• [WHAT YOU SHOULD DO] Reproduce each text line of the records below verbatim, and leave the pictures out of your output.

• [MATERIAL PROVIDED]
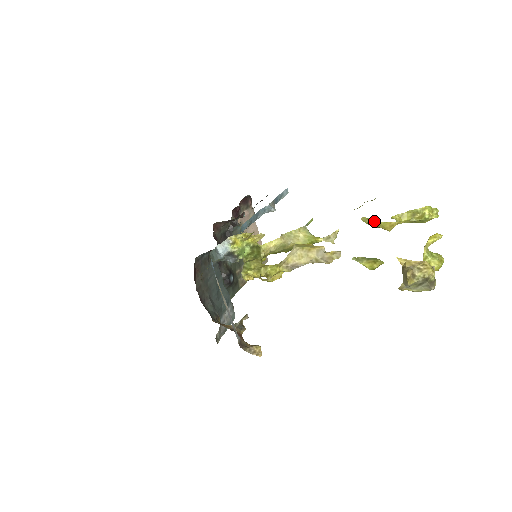
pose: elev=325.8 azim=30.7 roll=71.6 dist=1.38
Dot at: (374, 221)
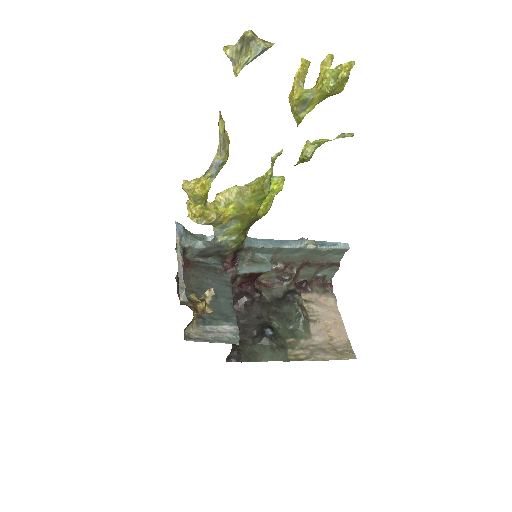
Dot at: (294, 109)
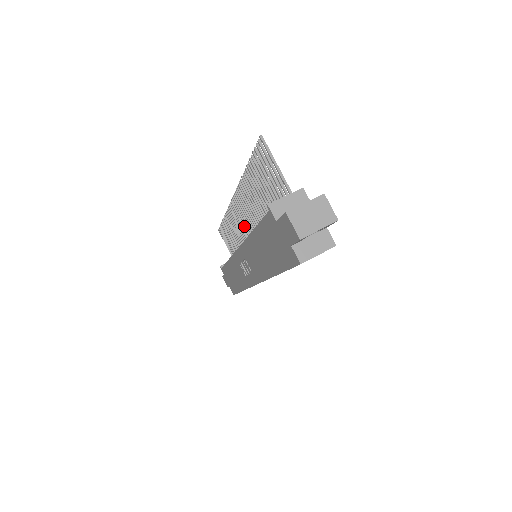
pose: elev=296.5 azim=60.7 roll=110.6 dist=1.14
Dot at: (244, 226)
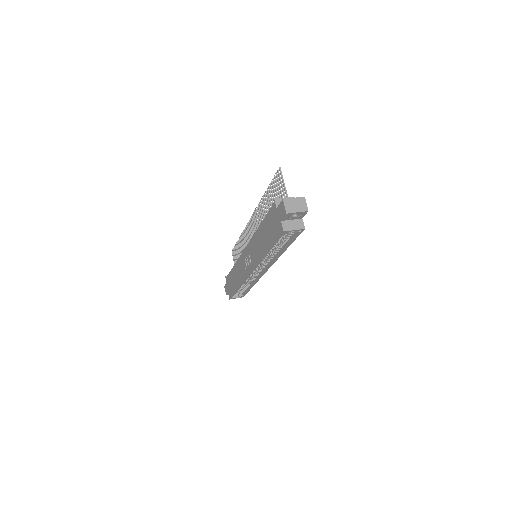
Dot at: occluded
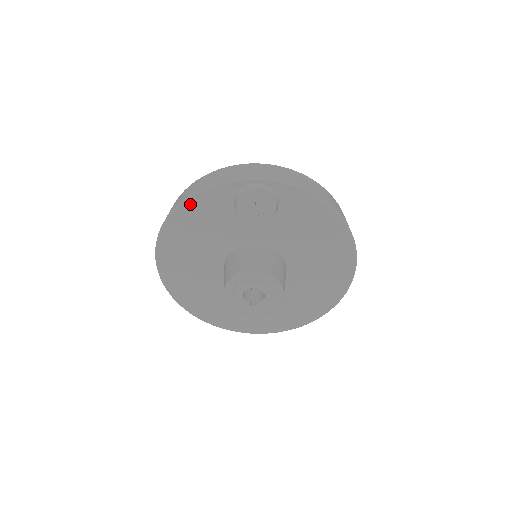
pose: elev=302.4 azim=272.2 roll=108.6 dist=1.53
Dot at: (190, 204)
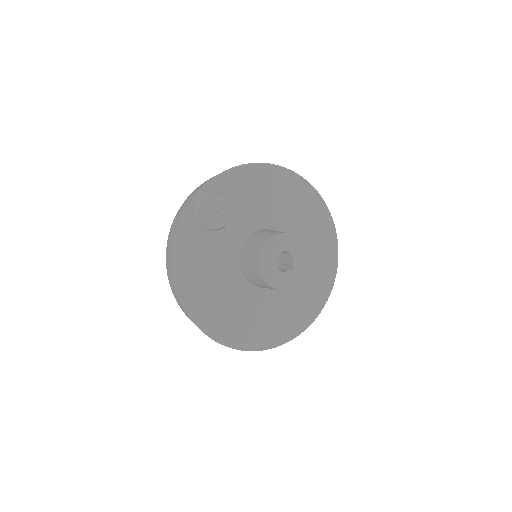
Dot at: (179, 261)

• [REPLY]
pose: elev=325.8 azim=30.7 roll=71.6 dist=1.38
Dot at: (374, 221)
Dot at: (294, 109)
pose: elev=296.5 azim=60.7 roll=110.6 dist=1.14
Dot at: (244, 226)
Dot at: occluded
pose: elev=302.4 azim=272.2 roll=108.6 dist=1.53
Dot at: (190, 204)
Dot at: (179, 261)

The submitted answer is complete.